Brown ended the letter by trying to put words in Holmgren's mouth in a virtually unintelligible racial diatribe.

''So let me end with a little humor, because as you say, one monkey don’t stop the show, and as I say “Willie Lynch missed a few of us,'' and there will be no Buck Dancing,'' Brown wrote, according to Cleveland.com.

Supposedly, Willie Lynch was a slave owner from the British West Indies who delivered a speech on the banks of the James River in Virginia in 1712 regarding control of slaves, although Lynch's infamous letter has been decried as a hoax.

According to the web site theatredance.com, buck dancing is ''an early tap dance routine done by minstrel and Vaudeville performers in the 19th century portraying a character-style taken from African-American males, known as "Bucks."

When the Ring of Honor was announced Thursday, Holmgren said nothing that resembled Brown's comment about ''one monkey don't stop the show.'' Holmgren said, ''It's going to be a great celebration for all of us and the 16 families on that day and I trust he will be part of that.''  Holmgren later added, ''The glass is half full.
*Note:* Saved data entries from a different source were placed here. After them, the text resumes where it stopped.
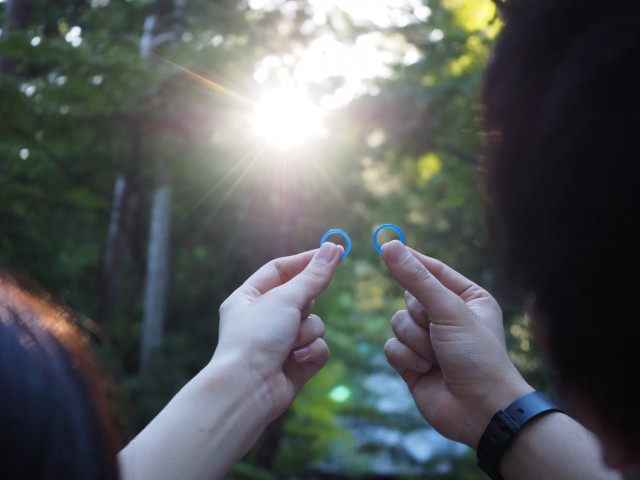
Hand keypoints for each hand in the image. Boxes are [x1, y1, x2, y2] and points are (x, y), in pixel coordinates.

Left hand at [212, 242, 341, 422]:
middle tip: (299, 309)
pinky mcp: (295, 364)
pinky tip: (294, 361)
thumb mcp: (286, 299)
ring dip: (307, 332)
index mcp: (248, 297)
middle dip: (306, 304)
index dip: (306, 261)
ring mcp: (280, 342)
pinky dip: (310, 352)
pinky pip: (318, 347)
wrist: (248, 389)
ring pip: (314, 323)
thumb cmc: (258, 337)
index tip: (335, 252)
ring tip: (289, 345)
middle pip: (301, 296)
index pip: (280, 270)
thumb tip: (334, 248)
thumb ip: (313, 276)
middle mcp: (263, 318)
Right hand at [381, 240, 531, 447]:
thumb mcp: (449, 310)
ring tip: (436, 356)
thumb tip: (390, 246)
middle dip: (421, 316)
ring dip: (415, 340)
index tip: (386, 247)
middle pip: (410, 298)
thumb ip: (417, 279)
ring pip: (397, 322)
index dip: (412, 260)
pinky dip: (405, 358)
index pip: (433, 270)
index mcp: (466, 298)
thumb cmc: (476, 355)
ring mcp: (428, 340)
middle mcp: (446, 316)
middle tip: (439, 330)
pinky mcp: (412, 362)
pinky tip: (425, 370)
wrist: (480, 409)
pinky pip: (391, 346)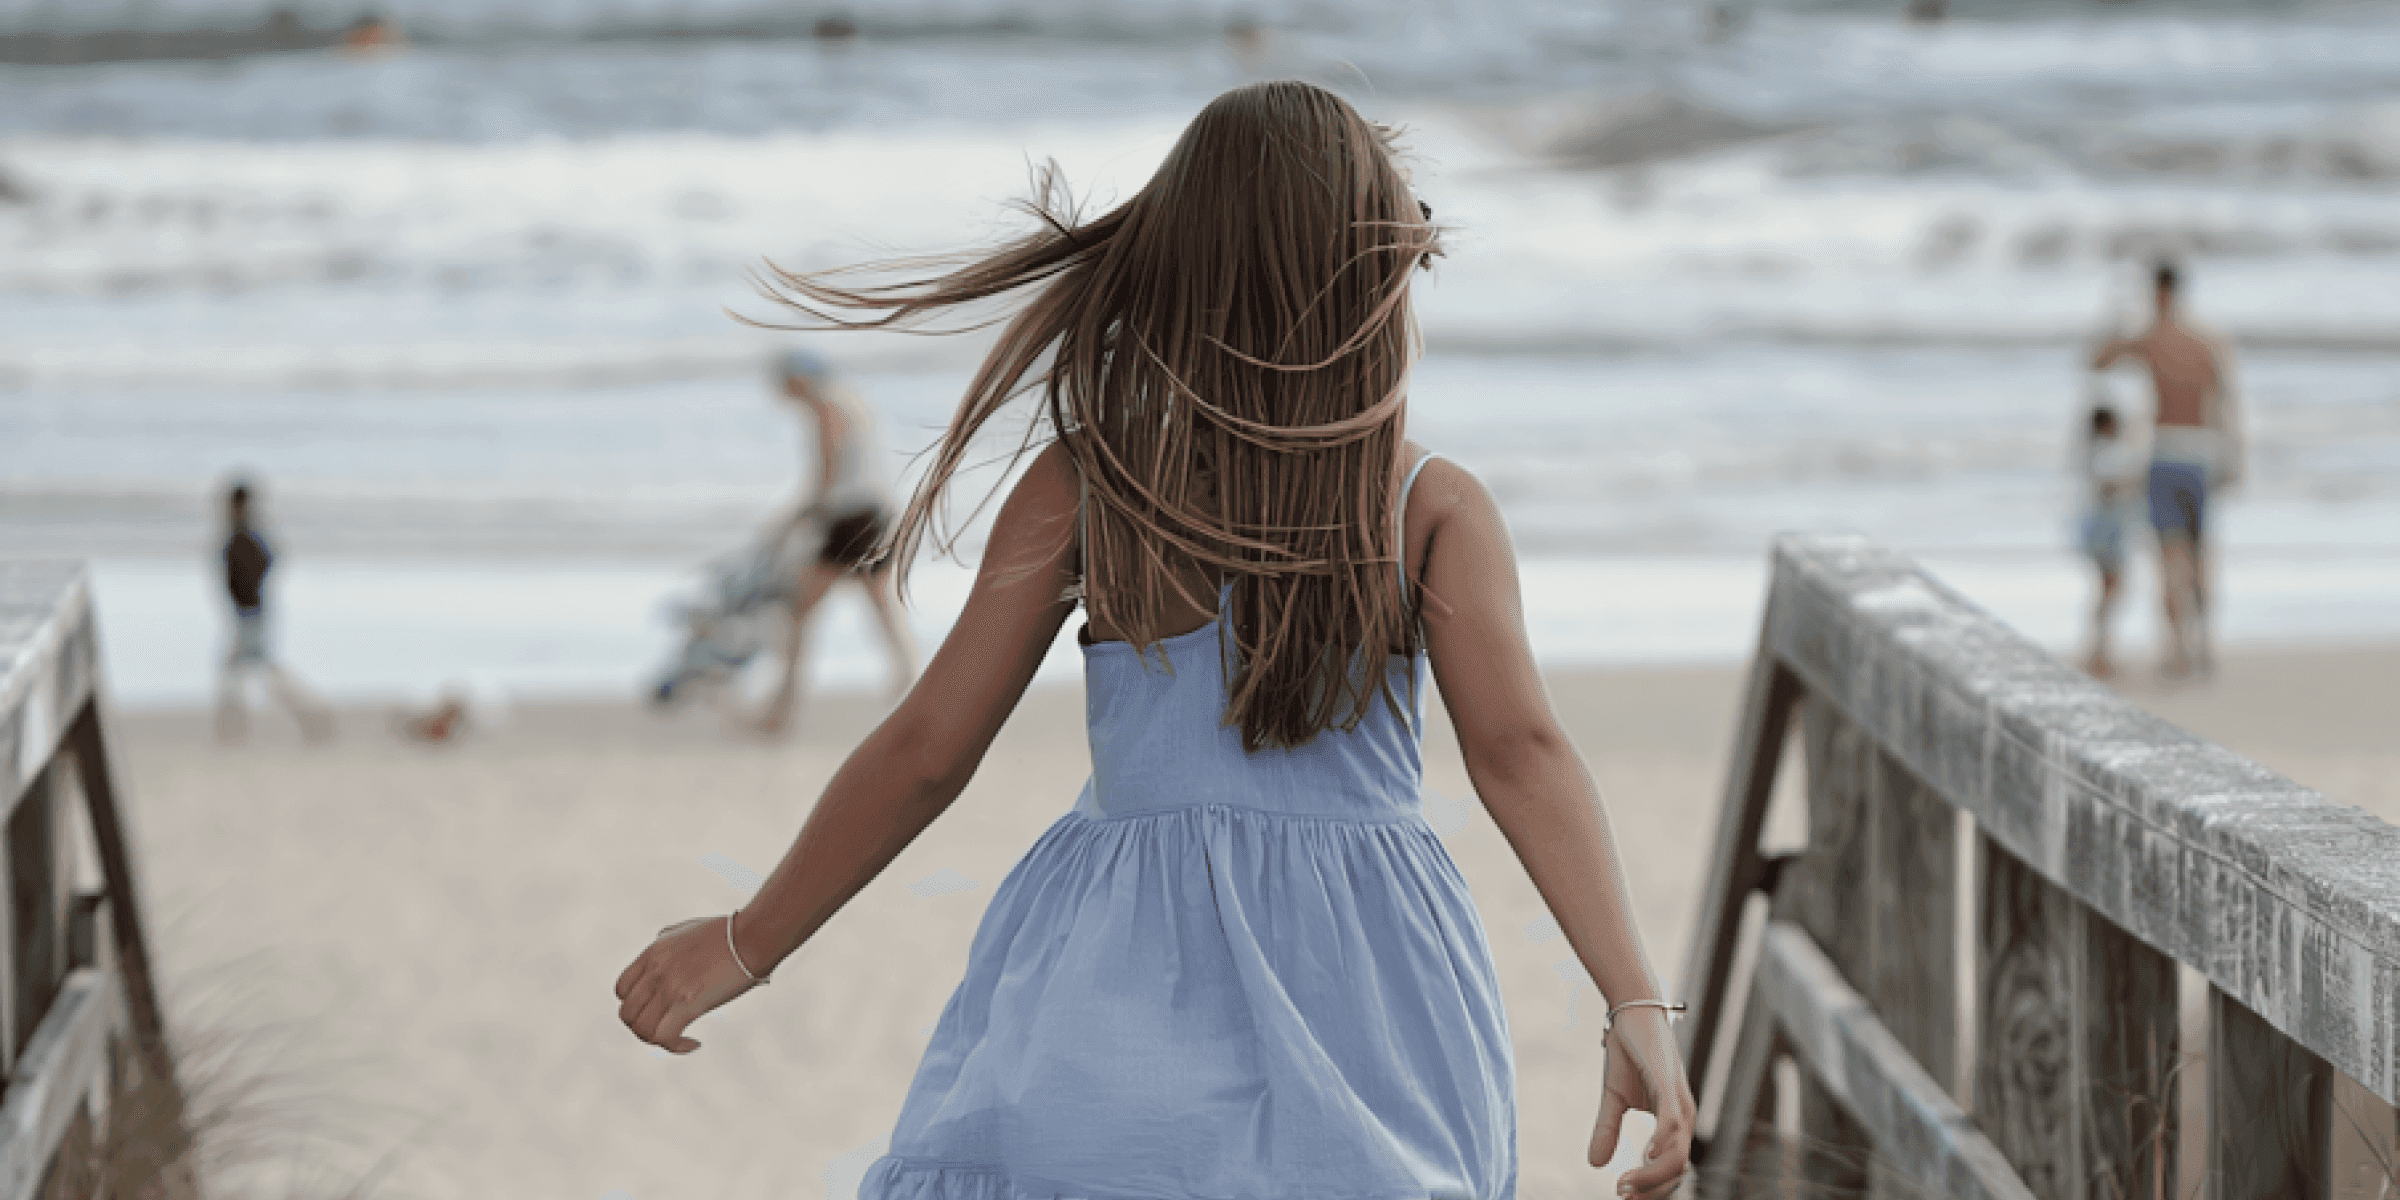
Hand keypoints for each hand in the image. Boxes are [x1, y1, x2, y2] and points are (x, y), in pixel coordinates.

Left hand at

I think everyone is going to be there.''

In his letter to Holmgren, Brown said he parted ways with the organization because he declined to be a ''greeter'' for the Browns.

''Your ultimatum to me was that you would offer me the opportunity of being that of the greeter, that of a mascot, that of a person that would represent special events by his physical presence, and for those things, I would receive a salary of $100,000,'' Brown wrote, according to Cleveland.com. ''All of those things that you offered me would be controlled by you.

''After that 10-minute meeting, I went to my office with a feeling that I was just fired by the Cleveland Browns, because in my mind, there would be no way on this earth that you would expect me to go against everything that I’ve ever stood for in my whole life.

''Not wanting to get into a public debate, I left my office and went home. I never spoke to the media, or any of my friends at the Browns, because I truly didn’t know what to say to them. I thought that was the reponsibility of the Browns. I wrote you and Randy a note, and said I did not accept that proposed position, but if I could do anything meaningful for the organization, I would consider it. I took that position, because of my respect for the Lerner family, and everyone that I had worked with in the Cleveland Browns organization.''

Brown said he would not attend the Ring of Honor ceremony because he didn't need the validation.

"I don’t have any trophies in my home on display. I don’t claim to be the best at anything, and I emphatically do not need validation from any man, so I will not participate in your Ring of Honor,'' he wrote, according to Cleveland.com.

Brown's penchant in recent years has been to inject himself into issues that did not involve him. One of his most recent comments came after the Cavaliers' elimination from the playoffs when he said LeBron James had been ''treated unfairly'' and that he expected James to leave the Cavs because of the ''humilating things'' being said about him.

But Brown went too far with his ''one monkey don't stop the show'' line, validating Holmgren's decision that ultimately caused Brown's split with the team.